Recipe: Seafood Risotto
Risotto is a Northern Italy rice dish where short-grain rice is abundant and plentiful. It came about when Valerius, a young apprentice, was put in charge of making the stained-glass windows of Cathedral Duomo Di Milano. The townspeople had made fun of the young apprentice when he worked, crediting the saffron herb for the colourful artwork.
As revenge, he added excessive amounts of saffron to the rice. He thought his work would ruin the celebrations, but who would have thought that it would receive such great reviews that risotto became a culinary icon?
The rice dish is actually a simple one. Risotto can be served as an appetiser or as a main dish. It is usually cooked with broth until a creamy-like texture is formed. The preferred choice of rice for risotto is Arborio, a large grain superfine rice due to its ability to absorb the broth without overcooking.

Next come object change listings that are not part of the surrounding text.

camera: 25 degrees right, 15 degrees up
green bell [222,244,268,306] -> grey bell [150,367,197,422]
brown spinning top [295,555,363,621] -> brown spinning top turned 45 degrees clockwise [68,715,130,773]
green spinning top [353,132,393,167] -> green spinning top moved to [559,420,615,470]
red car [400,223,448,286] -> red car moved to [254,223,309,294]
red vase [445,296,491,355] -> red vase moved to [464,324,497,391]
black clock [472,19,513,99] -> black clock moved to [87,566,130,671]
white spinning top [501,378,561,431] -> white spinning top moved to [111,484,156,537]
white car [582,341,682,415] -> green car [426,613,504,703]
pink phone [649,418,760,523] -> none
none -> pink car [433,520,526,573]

Seafood risotto is a flavourful and sweet dish which encompasses the freshness of seafood and the creamy rice. The rich taste of risotto spread from Italy to all parts of the world.
Servings: 6 pax
Preparation Time: 10 minutes
Cooking Time: 30 minutes
Ingredients:
- 750 ml of clam broth
- 360 ml of water
- 2 tablespoons of extra virgin olive oil
- 1 small onion, finely chopped
- Salt and pepper, to taste
- 270g of arborio rice
- A pinch of saffron
- 120 ml of dry white wine
- 1 tablespoon of unsalted butter
- 1 shallot, minced
- 230 g of cooked shrimp
- 230 g of lump crab meat
- 2 tablespoons of chopped parsley
- 65 g of parmesan cheese (or mascarpone)
Directions:
- Combine the clam broth and water and bring to a simmer in a medium saucepan. Keep the broth warm.

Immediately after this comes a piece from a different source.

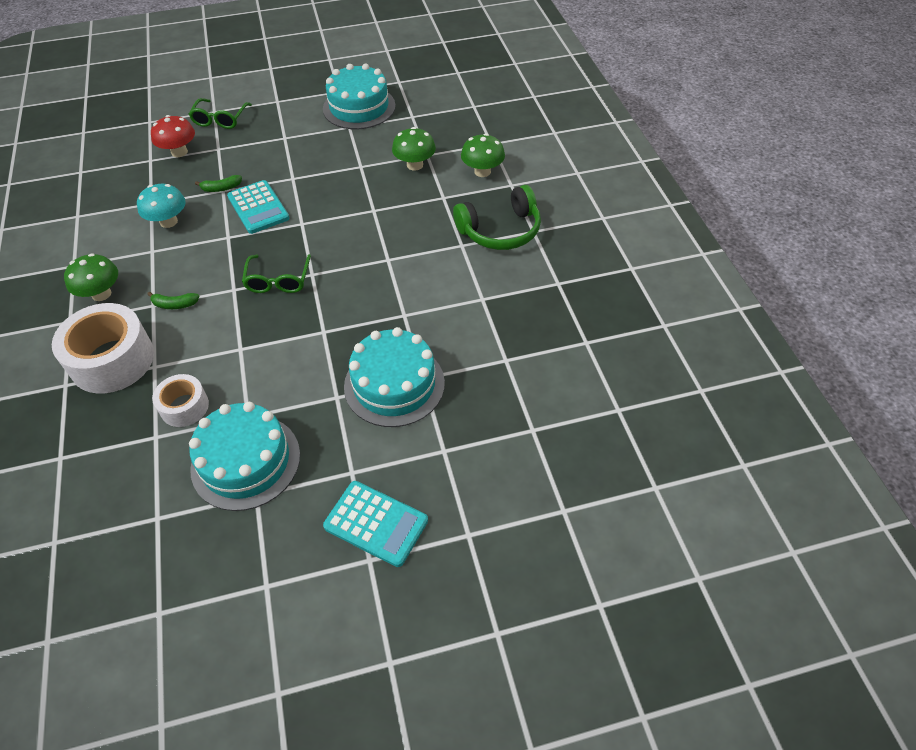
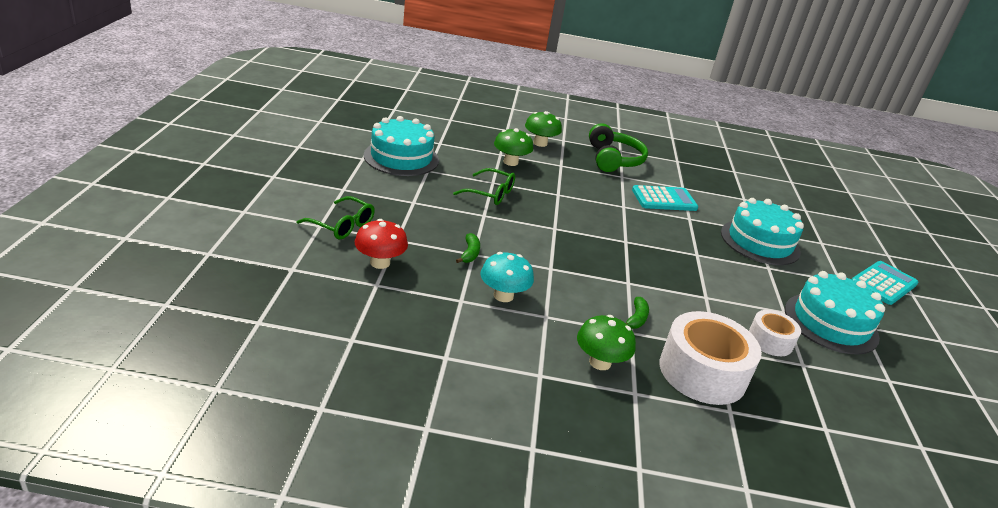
camera: 75 degrees left, 20 degrees down
turquoise calculator [227,180,289,234] -> turquoise calculator moved to [632,185,698,211]
green glasses [242,254,311,293] -> green glasses moved to [453,168,515,205]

- Heat up olive oil in a large saucepan. Add in the onions, cook at medium heat and season with salt and pepper. Stir fry until onions are translucent.

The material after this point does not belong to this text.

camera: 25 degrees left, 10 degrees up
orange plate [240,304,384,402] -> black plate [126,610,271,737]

- Add in the arborio rice and cook for a minute. Ensure rice is coated thoroughly. Crumble the saffron into white wine then add into the rice. Cook and stir constantly until wine has evaporated and absorbed into the rice.
- Add a cup of warm clam broth and cook the rice over medium heat. Remember to stir constantly until broth is absorbed. Continue to add ½ cup of clam broth at intervals and stirring constantly until the rice is perfectly cooked. A creamy, thick sauce should form. Season with salt and pepper to taste.
- Melt the butter, add shallots and cook until softened. Subsequently, add shrimp and crab meat. Stir well with parsley and parmesan cheese. Serve immediately.